Calculate the probability $P(A)$ of $A= \{(x,y) \in (0,2)^2 : y ≤ exp(-x)\}$.
How do I even approach this problem? I want to understand every little step.
I know that $P(A) = \int \mathbb{1}_A dP$. Is it possible to express this in the form of $\int \int \cdots dx dy$? Do I have to show that the two dimensions are independent?
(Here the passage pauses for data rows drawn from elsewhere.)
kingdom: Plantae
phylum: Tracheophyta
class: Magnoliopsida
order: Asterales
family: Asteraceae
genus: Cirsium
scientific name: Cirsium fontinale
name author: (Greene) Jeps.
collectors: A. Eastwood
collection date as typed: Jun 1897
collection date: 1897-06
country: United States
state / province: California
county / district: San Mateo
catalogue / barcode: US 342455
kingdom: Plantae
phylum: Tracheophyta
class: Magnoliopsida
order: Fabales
Do I have to use Fubini's theorem?
Approach:
$\int \mathbb{1}_A d\left(\frac{1}{4}\lambda^2_{|(0,2)^2}\right) = \int \mathbb{1}_{(0,exp(-x)) \times (0,x)} (x,y) \ d\left(\frac{1}{4}\lambda^2_{|(0,2)^2}\right) = \int_0^1 \int_0^{exp(-x)} y \cdot x \ dy \ dx$
Am I allowed to write it like this?
You note correctly that $P(A) = E[1_{A}] = \int_{\mathbb{R^2}}1_{A}dP$. To evaluate this integral we first compute $dP = \frac{1}{2}\lambda d\lambda$ (check out Radon-Nikodym) and finally $$\int_{\mathbb{R^2}}1_{A}dP = \frac{1}{2}\int_0^2x\int_0^21_{y\leq e^{-x}}ydydx = \frac{1}{4}\int_0^2xe^{-2x}dx = \frac{1}{4}(\frac{1}{4}-\frac{5}{4}e^{-4})$$ To justify this you can use an "easier" version of Fubini's theorem, namely Tonelli's theorem, which holds for non-negative functions.